• [Exercise data]
BEGIN

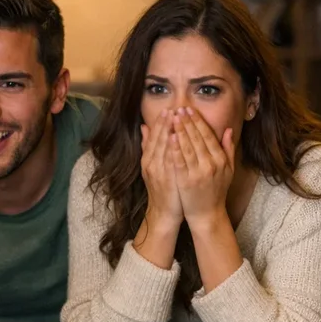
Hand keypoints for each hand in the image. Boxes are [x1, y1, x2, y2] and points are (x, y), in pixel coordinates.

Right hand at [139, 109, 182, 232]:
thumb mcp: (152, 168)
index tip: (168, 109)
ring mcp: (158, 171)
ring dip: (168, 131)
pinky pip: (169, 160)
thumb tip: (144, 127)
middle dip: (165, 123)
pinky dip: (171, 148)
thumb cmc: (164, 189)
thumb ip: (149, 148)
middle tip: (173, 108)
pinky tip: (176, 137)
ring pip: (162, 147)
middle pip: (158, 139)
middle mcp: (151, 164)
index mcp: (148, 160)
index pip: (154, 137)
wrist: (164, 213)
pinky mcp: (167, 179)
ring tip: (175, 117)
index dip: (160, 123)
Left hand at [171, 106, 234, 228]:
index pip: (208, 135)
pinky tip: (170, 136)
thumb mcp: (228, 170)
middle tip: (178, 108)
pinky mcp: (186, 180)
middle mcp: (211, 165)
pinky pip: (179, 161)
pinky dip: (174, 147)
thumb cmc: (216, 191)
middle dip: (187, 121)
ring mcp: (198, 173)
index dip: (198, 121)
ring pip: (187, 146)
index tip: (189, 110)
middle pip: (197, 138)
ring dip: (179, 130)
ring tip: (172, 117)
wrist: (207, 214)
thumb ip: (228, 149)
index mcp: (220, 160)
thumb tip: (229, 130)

END
BEGIN

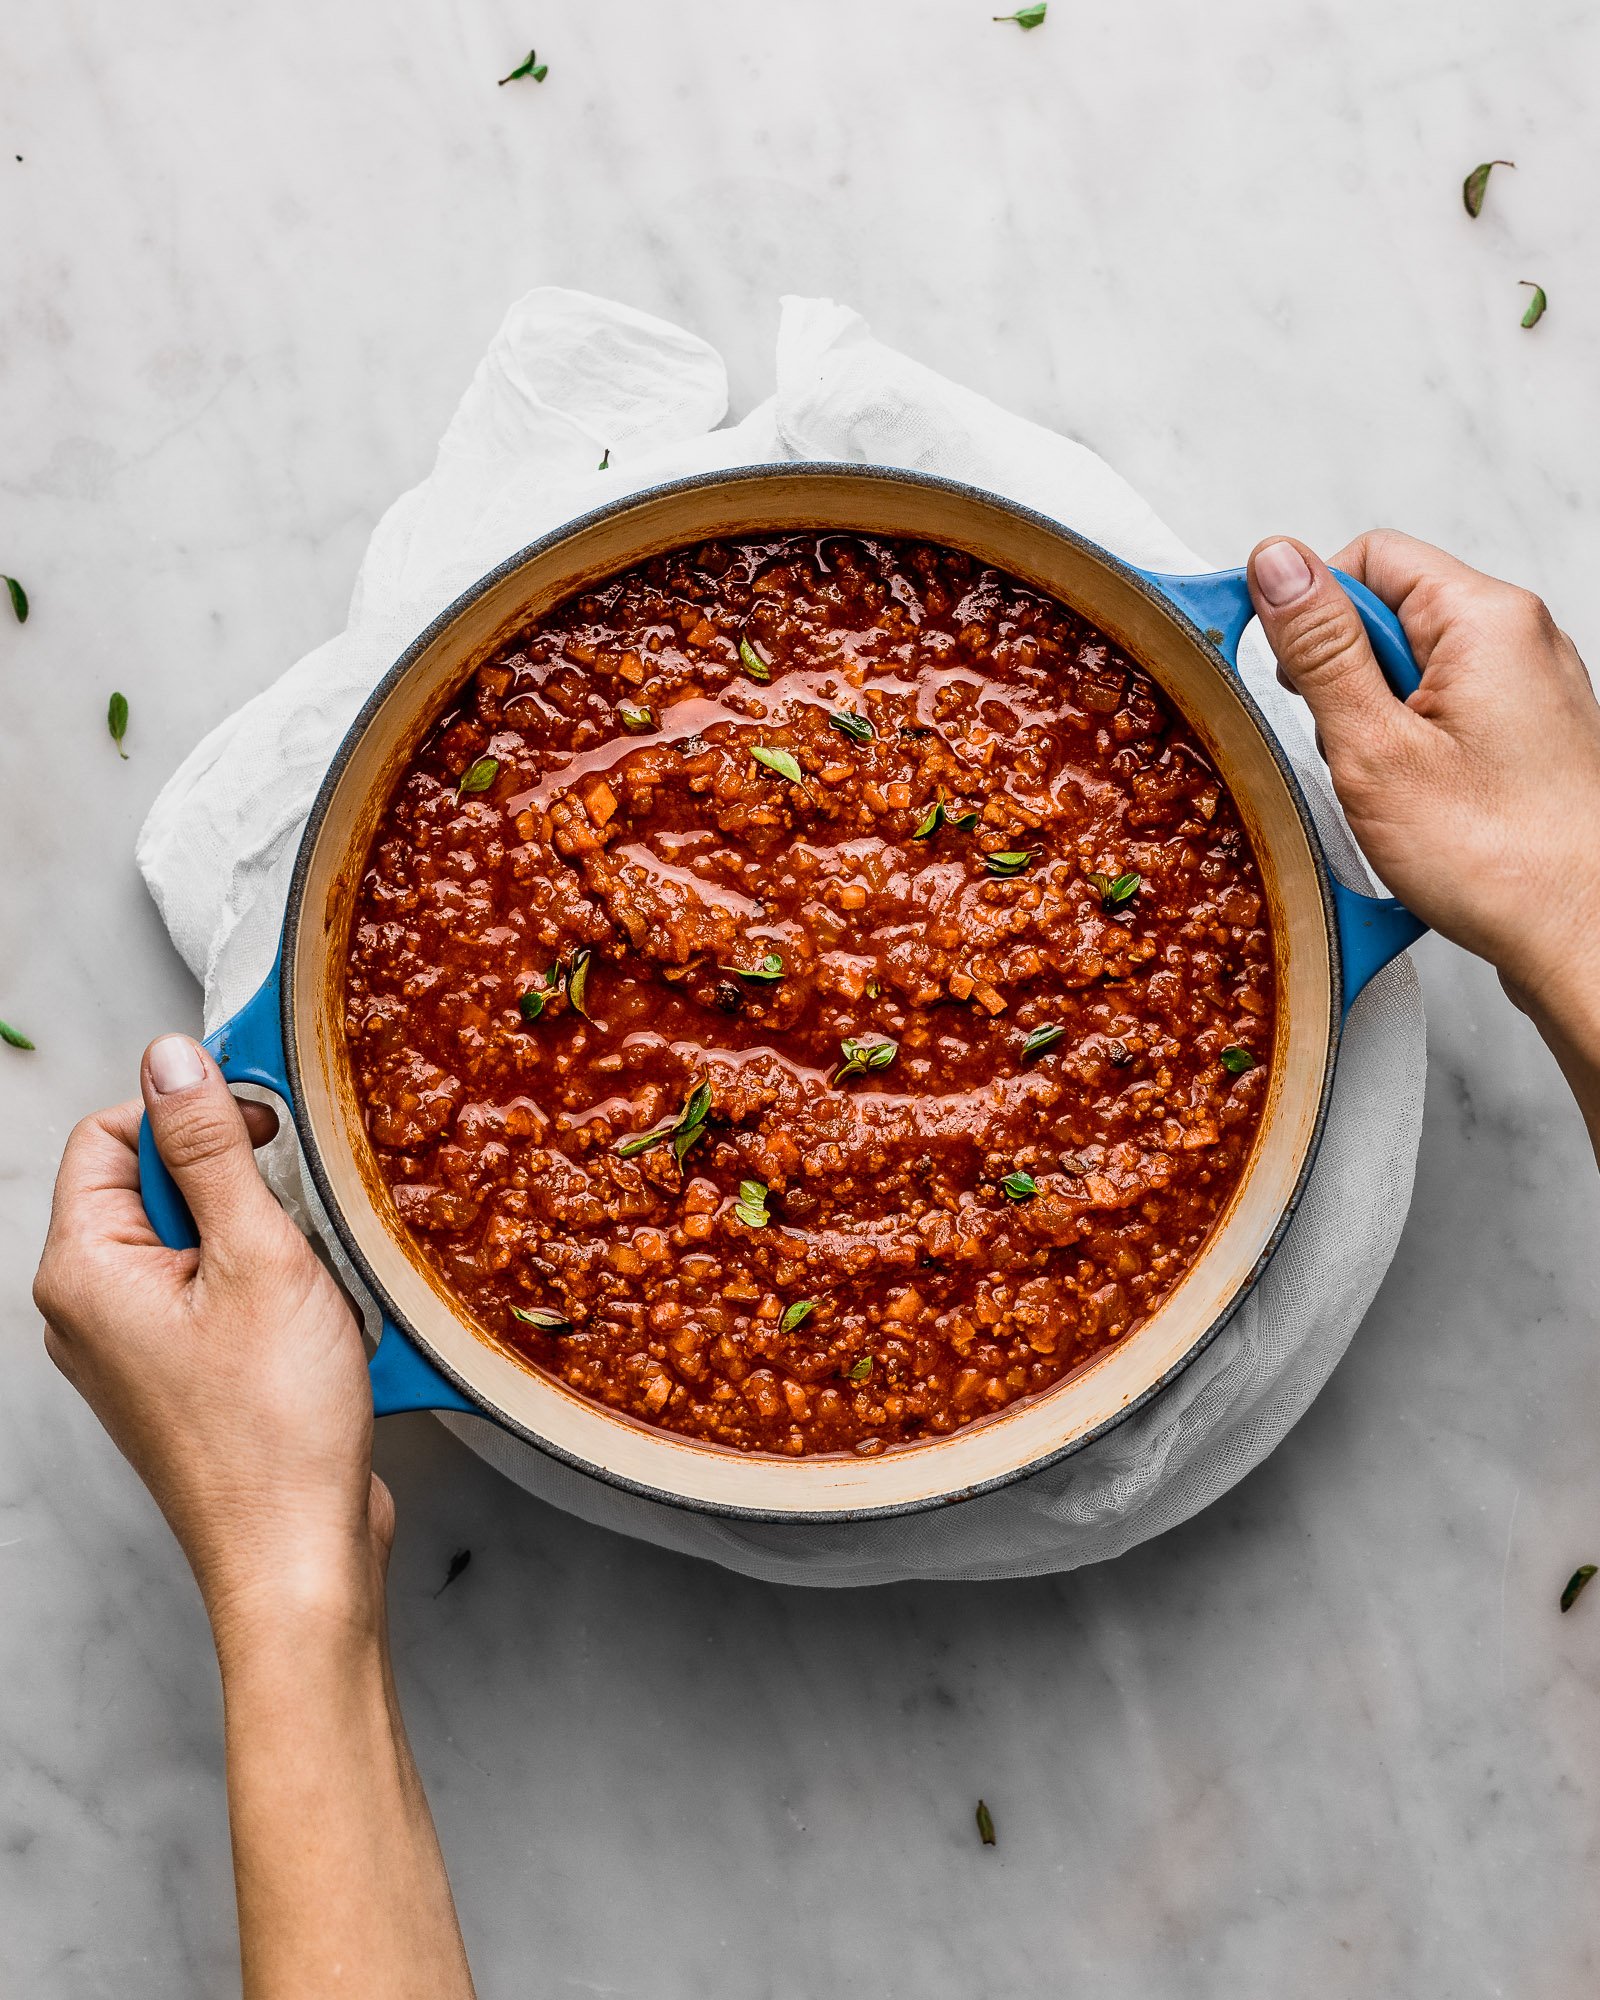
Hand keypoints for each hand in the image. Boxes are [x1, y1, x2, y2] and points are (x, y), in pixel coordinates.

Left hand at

END

• [Your objective]
Lines containing the word "index" are to be counted in the listing; state their number alone.

• [Solution to the exercise]
8